# WHAT THE TASK ASKS
Scanning the entries below, copy every line that contains the word "description".

# RECORD EXCERPTS
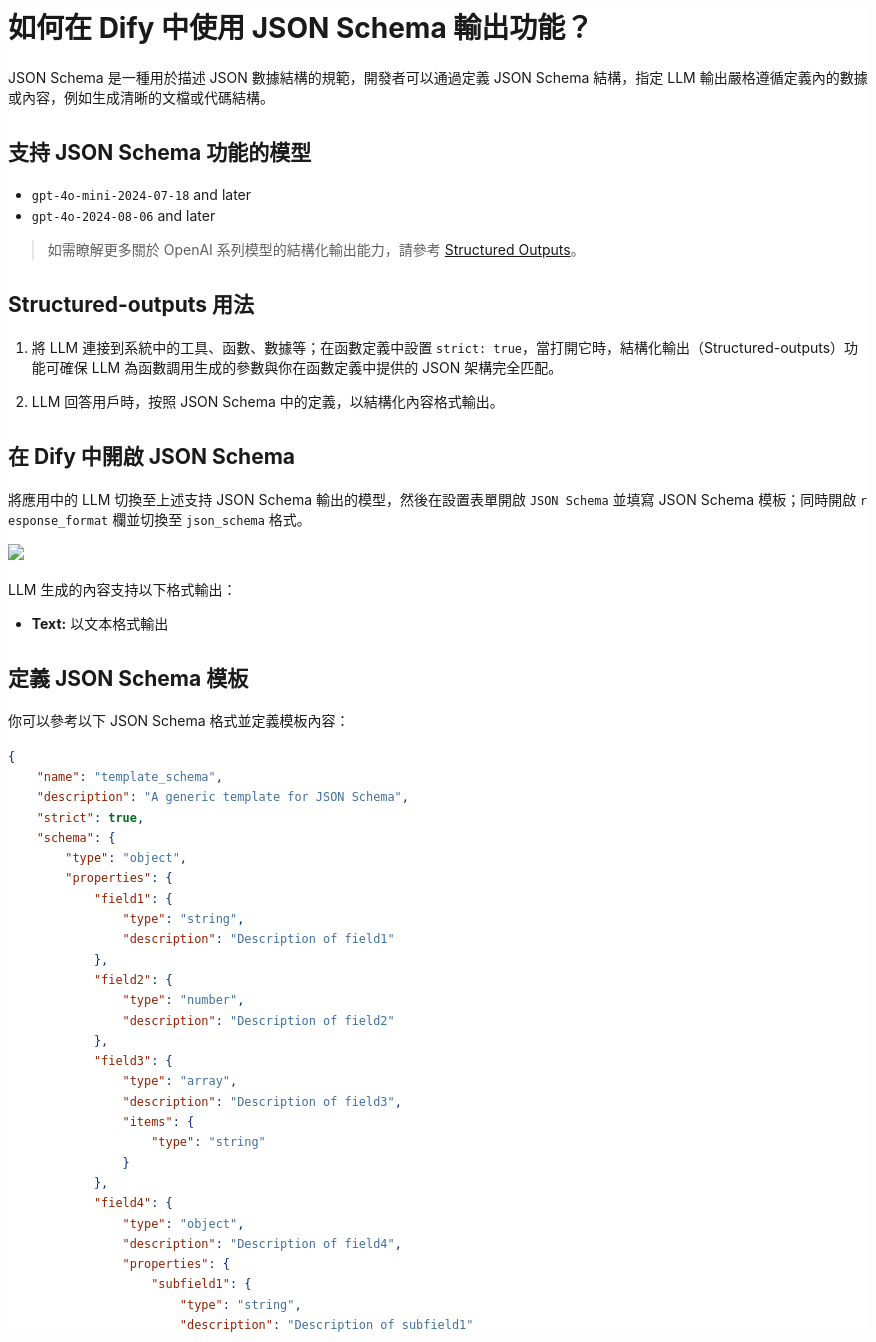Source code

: # 如何在 Dify 中使用 JSON Schema 輸出功能？

JSON Schema 是一種用於描述 JSON 數據結構的規範，開發者可以通過定義 JSON Schema 結構，指定 LLM 輸出嚴格遵循定義內的數據或內容，例如生成清晰的文檔或代碼結構。

## 支持 JSON Schema 功能的模型

- `gpt-4o-mini-2024-07-18` and later
- `gpt-4o-2024-08-06` and later

> 如需瞭解更多關於 OpenAI 系列模型的結構化輸出能力，請參考 [Structured Outputs](https://platform.openai.com/docs/guides/structured-outputs/introduction)。

## Structured-outputs 用法

1. 將 LLM 連接到系統中的工具、函數、數據等；在函數定義中設置 `strict: true`，當打開它時，結構化輸出（Structured-outputs）功能可確保 LLM 為函數調用生成的參數與你在函數定義中提供的 JSON 架構完全匹配。

2. LLM 回答用戶時，按照 JSON Schema 中的定義，以結構化內容格式輸出。

## 在 Dify 中開啟 JSON Schema

將應用中的 LLM 切換至上述支持 JSON Schema 輸出的模型，然後在設置表單開啟 `JSON Schema` 並填寫 JSON Schema 模板；同時開啟 `response_format` 欄並切換至 `json_schema` 格式。

![](../../../img/learn-more-json-schema.png)

LLM 生成的內容支持以下格式輸出：

- **Text:** 以文本格式輸出

## 定義 JSON Schema 模板

你可以參考以下 JSON Schema 格式並定義模板內容：

```json
{
    "name": "template_schema",
    "description": "A generic template for JSON Schema",
    "strict": true,
    "schema": {
        "type": "object",
        "properties": {
            "field1": {
                "type": "string",
                "description": "Description of field1"
            },
            "field2": {
                "type": "number",
                "description": "Description of field2"
            },
            "field3": {
                "type": "array",
                "description": "Description of field3",
                "items": {
                    "type": "string"
                }
            },
            "field4": {
                "type": "object",
                "description": "Description of field4",
                "properties": {
                    "subfield1": {
                        "type": "string",
                        "description": "Description of subfield1"
```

# RESPONSE
    "description": "A generic template for JSON Schema",
                "description": "Description of field1"
                "description": "Description of field2"
                "description": "Description of field3",
                "description": "Description of field4",
                        "description": "Description of subfield1"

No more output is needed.